The textbook is entitled Natural Disasters and Catastrophes. I once reviewed a Physical Geology textbook (holy market saturation, batman) and the author purported to present the material in a new, applied approach. I blasted him by saying essentially, “Guess what? You didn’t.” Payback time? I also want to, as much as possible, make the students feel like they are living through each catastrophe. Instead of reading, “Ms. Maria Ruiz awoke at 8:32 AM on May 12, 1981 and smelled sulphur,” I want to write, “You’re laying in your bed, and shortly before your alarm is due to go off, you start having this dream you are being choked. You wake up and realize the air is filled with a noxious odor…” I don’t know how that is going to work? Any ideas would be MUCH MUCH appreciated.

Jenny: Eureka! I have a story

I was soaking in the bath this evening, as usual. No glass of wine or candles this time; instead just bubbles, a pen and an old unused notebook I’d found on a bookshelf. I was lying back letting conditioner seep into my hair when suddenly she waltzed in~ my muse. “Where the hell have you been?” was my first thought but that quickly changed to something more along the lines of “Oh thank God you’re here. I thought you were dead!”

My muse is a 20-something year old business woman with brown hair pulled up into a too-tight bun and she is always dressed in office attire~ a white blouse with a tight gray skirt and heels. Who knows why? Probably for the same crazy reason she always sits cross-legged on the edge of whatever it nearby; That often used to be my desk, but this time it was the edge of the bathroom sink. Anyway, she was here and I was out of that tub like a rocket, rinsed & dried, into my robe, and at the kitchen table pounding out my first outline since 2002. My pen didn’t stop moving for over an hour. I know my main character, the secondary characters, the whole beginning and how it ends.

I’m stunned. I could use a glass of wine now but I don’t have any in the house.

*Why do I feel like crying?*

Jenny: First Words

Hello everyone! I’m Jenny, 39, married to Ken since 1988, mom of three sons (18,15, & 7) and one daughter (18 months).

I started writing in the early 90’s after taking Writing for Children, a 2 year course offered through the Institute of Children’s Literature. Patricia Calvert was my instructor and it wasn’t long after completing the program that several of my articles were published in a local magazine. The last time I wrote an article was 2002, when THE FEAR set in.

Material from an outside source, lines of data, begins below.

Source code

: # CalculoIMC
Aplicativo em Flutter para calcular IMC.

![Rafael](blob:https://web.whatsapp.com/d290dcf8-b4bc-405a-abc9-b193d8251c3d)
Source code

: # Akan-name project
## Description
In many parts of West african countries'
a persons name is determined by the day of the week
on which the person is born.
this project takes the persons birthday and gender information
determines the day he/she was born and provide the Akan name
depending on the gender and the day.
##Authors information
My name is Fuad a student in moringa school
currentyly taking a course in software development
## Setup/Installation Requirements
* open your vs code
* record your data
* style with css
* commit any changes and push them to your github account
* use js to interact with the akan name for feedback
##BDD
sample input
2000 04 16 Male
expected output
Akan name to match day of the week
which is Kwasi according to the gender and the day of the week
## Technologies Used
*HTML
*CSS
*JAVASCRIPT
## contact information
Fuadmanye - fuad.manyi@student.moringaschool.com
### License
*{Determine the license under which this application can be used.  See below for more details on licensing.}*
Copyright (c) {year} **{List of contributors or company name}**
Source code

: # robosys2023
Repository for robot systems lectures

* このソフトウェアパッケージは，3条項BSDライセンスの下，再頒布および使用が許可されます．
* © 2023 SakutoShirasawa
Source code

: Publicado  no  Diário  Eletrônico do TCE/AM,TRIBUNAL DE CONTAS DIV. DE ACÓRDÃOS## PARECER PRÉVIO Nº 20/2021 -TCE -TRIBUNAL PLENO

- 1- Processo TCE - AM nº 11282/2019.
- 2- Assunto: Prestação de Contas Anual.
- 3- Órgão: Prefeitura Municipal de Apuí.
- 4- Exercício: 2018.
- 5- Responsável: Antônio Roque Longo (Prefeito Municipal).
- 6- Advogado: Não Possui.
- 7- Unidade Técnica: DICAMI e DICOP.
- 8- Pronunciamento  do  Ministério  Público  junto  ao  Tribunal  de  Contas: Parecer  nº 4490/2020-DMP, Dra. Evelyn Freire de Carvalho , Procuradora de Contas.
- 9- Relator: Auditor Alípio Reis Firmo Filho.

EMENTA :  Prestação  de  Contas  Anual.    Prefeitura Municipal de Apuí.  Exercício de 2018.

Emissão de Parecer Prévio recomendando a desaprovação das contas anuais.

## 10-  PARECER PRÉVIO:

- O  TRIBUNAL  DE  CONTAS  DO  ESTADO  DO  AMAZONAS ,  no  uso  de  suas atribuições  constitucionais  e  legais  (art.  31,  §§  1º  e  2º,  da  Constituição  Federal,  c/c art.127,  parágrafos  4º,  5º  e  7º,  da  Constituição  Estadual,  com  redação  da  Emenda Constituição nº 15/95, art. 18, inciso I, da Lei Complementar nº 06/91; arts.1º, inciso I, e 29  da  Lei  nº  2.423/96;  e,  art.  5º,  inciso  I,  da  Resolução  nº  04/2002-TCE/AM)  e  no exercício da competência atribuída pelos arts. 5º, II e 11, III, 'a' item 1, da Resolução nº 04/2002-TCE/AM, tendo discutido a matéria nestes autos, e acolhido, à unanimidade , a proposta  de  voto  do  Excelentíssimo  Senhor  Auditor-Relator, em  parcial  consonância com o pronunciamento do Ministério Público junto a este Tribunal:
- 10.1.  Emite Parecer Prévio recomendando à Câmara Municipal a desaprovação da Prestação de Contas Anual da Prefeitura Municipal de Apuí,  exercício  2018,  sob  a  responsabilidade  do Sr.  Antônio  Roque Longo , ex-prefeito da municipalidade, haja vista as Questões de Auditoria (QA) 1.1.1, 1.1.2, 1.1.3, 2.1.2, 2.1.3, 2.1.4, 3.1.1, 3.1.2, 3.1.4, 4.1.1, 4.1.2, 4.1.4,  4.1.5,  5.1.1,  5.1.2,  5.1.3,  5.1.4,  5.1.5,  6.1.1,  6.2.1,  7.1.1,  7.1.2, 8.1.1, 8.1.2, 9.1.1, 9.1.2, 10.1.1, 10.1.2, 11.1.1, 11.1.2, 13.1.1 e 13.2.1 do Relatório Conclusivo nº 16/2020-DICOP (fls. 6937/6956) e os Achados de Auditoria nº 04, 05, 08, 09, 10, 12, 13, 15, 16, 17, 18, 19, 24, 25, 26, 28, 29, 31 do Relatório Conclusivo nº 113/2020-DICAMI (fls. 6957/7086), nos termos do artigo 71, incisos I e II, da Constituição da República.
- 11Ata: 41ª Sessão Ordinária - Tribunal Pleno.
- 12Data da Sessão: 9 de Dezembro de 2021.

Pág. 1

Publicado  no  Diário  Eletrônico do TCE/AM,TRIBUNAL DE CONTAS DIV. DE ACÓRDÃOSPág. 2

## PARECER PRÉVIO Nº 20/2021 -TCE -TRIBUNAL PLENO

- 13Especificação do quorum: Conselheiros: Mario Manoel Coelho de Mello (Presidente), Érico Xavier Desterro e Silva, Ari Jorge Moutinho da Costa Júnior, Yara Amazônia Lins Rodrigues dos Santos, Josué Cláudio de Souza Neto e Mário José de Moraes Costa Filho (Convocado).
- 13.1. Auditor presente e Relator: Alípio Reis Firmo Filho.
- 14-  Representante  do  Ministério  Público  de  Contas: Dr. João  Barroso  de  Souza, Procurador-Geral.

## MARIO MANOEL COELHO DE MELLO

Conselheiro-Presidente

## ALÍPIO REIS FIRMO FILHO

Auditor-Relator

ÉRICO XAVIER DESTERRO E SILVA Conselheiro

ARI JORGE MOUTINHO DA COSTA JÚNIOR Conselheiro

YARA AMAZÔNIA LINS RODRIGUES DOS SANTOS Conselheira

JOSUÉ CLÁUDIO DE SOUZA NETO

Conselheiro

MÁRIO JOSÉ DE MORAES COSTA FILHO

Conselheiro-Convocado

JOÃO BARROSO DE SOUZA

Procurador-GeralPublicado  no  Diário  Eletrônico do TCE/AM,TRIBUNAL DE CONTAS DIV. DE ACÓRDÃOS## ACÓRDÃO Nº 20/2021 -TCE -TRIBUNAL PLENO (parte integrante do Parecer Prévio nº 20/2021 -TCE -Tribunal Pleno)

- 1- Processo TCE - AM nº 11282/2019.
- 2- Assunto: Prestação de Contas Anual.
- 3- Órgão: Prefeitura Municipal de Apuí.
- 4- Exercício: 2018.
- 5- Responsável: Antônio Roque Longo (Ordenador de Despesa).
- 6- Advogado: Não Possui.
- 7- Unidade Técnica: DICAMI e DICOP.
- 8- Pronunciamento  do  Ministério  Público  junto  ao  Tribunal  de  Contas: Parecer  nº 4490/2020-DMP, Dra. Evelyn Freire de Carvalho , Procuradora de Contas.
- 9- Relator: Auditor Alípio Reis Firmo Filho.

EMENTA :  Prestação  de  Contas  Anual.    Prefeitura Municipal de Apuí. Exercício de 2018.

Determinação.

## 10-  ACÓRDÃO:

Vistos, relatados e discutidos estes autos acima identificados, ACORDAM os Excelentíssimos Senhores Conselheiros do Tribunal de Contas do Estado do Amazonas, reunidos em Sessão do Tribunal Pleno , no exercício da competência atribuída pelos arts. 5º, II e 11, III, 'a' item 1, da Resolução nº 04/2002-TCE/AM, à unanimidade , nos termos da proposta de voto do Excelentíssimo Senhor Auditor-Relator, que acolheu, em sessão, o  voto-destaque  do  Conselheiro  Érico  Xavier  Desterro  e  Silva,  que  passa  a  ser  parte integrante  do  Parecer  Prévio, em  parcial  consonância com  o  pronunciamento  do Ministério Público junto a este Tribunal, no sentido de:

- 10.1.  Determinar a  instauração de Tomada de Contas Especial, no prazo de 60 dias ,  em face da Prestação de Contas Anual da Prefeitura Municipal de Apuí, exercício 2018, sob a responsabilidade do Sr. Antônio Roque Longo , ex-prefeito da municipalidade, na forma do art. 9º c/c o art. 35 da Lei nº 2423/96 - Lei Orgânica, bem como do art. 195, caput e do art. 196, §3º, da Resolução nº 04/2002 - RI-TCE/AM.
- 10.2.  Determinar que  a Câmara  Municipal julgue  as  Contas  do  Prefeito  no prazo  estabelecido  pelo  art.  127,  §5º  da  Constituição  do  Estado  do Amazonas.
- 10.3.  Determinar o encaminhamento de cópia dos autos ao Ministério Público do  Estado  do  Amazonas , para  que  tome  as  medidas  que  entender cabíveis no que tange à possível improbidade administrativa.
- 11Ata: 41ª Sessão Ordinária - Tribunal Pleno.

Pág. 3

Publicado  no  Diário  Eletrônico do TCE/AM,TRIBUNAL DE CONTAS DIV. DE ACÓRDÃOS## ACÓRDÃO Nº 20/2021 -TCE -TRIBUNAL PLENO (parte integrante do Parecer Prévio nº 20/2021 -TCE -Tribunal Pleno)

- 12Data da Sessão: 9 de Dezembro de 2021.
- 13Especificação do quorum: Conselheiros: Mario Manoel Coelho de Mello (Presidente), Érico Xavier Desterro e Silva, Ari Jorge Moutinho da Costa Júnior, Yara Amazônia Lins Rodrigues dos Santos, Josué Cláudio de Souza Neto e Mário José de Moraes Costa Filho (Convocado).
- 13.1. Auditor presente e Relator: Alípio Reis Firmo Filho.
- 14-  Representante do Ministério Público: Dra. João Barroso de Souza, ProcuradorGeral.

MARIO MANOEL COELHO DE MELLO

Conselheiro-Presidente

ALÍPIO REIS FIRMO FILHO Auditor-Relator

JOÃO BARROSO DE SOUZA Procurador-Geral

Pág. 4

My greatest hope is to write again, complete projects I started several years ago, and find who I really am as a writer. THE FEAR has paralyzed me all these years… even writing this post fills me with anxiety, knowing others may see the flaws within both my limited typing skills and my thought processes. I try hard to be perfect and in the many areas I fall short I make an effort to at least give the impression that I am. This self-induced stagnation is unbearable. On one hand I’m wasting the creative gift I was given and on the other I doubt/deny the very existance of that gift.

I need to let go, learn to take risks, and accept that it is okay to be human. I need to accept that not everyone will find value in my work and not everyone will be pleased with what I’ve written. I need to accept that I am an adult and the words I write and actions taken by my characters are separate from who I am. If my characters do or say something entirely immoral, that doesn’t mean I am. I can’t write fearing someone else (my parents, my spouse, my children, my God) will be unhappy with me. I’m hoping someone will be able to encourage me in the mentioned areas and help me finally overcome THE FEAR.